Yes, life-ending. Because I was going against my flow. When my lids started to lower and my body signalled that it needed sleep, I went to the kitchen, poured another cup of tea, and kept working. When I spent time with my husband, on a rare night it was just the two of us, and began to feel amorous, I ignored my need for intimacy. And when my body begged for me to grant it mercy, a respite, a break, I continued forcing myself to the gym, eating half portions when my lactating body needed more, and self flagellating whenever I veered even slightly from my ‘weight loss’ path — a path that had nothing to do with health.
But that night, driving through the city, my body, my mind and my spirit all said, “Enough.”
Because it was clear that I didn’t need a weight loss challenge.
Not a weight loss challenge. Not a ‘make more money’ challenge. Not a ‘have a more successful business’ challenge. Not even a ‘be a better mommy’ challenge.
The challenge I needed, was a self-care challenge.

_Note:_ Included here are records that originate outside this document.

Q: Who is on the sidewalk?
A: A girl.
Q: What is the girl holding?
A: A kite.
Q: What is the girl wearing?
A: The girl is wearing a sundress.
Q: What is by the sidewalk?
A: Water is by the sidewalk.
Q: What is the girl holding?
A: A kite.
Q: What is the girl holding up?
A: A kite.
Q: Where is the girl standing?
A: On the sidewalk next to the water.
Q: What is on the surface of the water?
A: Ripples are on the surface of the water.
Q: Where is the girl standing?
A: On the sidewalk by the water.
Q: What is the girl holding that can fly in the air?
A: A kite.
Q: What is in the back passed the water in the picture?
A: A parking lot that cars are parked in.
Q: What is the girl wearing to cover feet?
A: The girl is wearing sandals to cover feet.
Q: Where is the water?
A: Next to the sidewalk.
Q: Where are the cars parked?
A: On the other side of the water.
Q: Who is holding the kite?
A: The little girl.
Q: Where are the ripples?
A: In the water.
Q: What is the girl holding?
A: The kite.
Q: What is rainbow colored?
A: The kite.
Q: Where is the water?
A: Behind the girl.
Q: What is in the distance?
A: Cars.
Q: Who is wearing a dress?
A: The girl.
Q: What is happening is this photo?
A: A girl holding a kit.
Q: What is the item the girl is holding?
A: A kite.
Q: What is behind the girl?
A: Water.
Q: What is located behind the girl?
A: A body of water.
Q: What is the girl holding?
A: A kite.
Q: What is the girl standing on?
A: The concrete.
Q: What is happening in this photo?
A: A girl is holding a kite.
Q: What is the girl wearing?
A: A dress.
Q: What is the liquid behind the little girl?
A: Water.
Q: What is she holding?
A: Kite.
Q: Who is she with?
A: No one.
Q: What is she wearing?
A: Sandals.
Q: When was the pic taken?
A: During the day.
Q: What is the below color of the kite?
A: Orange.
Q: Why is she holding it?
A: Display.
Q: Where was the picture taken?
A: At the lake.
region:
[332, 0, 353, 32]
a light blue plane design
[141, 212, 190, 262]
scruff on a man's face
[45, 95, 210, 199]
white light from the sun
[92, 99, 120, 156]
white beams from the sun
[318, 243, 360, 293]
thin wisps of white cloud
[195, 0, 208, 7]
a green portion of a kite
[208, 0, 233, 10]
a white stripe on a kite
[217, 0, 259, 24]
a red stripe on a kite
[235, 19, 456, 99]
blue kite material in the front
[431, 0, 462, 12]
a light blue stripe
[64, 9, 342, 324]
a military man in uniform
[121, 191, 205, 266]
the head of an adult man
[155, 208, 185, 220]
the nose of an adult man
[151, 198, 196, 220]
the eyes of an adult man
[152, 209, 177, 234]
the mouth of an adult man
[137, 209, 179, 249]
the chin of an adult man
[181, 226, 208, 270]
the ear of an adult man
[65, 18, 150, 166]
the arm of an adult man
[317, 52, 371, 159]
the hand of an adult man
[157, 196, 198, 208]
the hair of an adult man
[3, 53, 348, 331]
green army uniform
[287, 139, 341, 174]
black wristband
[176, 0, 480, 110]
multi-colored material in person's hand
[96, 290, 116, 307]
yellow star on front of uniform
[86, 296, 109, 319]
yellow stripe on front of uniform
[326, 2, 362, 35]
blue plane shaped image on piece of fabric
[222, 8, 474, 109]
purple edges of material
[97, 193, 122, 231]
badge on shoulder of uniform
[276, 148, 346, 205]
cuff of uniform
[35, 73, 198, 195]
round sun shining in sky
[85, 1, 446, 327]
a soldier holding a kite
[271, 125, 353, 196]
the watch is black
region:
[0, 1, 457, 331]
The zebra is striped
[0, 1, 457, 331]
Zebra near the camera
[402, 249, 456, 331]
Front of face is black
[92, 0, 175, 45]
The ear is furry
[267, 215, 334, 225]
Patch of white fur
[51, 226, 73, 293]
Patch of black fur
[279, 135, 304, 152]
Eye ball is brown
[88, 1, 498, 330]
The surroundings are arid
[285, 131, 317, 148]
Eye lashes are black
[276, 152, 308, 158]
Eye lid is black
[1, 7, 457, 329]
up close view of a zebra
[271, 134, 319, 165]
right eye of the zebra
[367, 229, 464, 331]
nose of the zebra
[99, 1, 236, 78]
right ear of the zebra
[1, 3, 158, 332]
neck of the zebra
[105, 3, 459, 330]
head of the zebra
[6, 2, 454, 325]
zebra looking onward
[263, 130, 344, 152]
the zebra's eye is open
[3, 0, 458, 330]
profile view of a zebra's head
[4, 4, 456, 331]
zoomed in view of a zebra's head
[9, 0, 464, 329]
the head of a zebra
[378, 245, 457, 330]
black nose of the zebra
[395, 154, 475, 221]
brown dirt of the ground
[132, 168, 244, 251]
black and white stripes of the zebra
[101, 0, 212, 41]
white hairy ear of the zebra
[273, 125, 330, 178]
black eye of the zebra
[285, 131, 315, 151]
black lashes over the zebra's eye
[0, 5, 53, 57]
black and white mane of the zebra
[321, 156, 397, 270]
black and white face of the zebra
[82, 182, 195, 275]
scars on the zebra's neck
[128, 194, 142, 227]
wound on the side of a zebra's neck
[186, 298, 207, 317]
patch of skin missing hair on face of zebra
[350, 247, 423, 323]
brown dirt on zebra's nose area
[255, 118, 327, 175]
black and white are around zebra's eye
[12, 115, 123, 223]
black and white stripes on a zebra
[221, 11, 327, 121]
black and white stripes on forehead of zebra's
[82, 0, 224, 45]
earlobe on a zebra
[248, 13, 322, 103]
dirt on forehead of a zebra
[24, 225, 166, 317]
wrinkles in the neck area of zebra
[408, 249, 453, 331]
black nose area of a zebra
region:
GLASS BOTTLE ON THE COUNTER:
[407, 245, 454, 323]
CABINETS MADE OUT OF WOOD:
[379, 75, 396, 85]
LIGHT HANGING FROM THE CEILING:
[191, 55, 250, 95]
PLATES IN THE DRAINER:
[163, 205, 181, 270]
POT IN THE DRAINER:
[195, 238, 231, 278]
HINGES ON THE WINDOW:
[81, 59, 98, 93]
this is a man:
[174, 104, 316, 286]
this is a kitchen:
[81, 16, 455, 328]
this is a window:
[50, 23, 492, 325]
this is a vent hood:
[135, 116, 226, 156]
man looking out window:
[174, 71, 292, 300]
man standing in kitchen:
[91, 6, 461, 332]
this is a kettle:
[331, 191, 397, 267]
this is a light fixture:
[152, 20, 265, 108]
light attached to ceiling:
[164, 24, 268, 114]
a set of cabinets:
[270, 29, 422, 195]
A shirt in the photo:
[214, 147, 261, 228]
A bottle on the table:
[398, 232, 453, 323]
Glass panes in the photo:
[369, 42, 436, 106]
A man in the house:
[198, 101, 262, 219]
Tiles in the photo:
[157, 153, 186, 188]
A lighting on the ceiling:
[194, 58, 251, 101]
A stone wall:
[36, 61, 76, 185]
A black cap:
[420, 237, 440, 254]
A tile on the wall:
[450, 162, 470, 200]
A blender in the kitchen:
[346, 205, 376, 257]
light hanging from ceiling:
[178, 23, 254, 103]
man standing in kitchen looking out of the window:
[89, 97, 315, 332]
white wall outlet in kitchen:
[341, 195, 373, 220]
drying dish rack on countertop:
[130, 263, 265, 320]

To challenge myself to believe that honoring my body and listening to its rhythms didn’t have to be incongruous with productivity and performance.
To challenge myself to divorce my long-held association of pain with progress.
To celebrate often how BOUNTIFUL my life is.
To adorn my body with clothing, to paint my face and my nails, to braid my hair.
To put my body in sync with my spirit.
And so I’m done trying to lose pregnancy weight. Because I believe that if I honor my body, everything will fall in place. The weight will come off in its own time. But more importantly, my obsessive NEED to lose weight will come into perspective.
Because why am I diminishing my body — my full, strong, healthy, beautiful body — to a number?
This self-care challenge is new for me. It feels foreign, but it feels good and it feels right. And that’s what matters.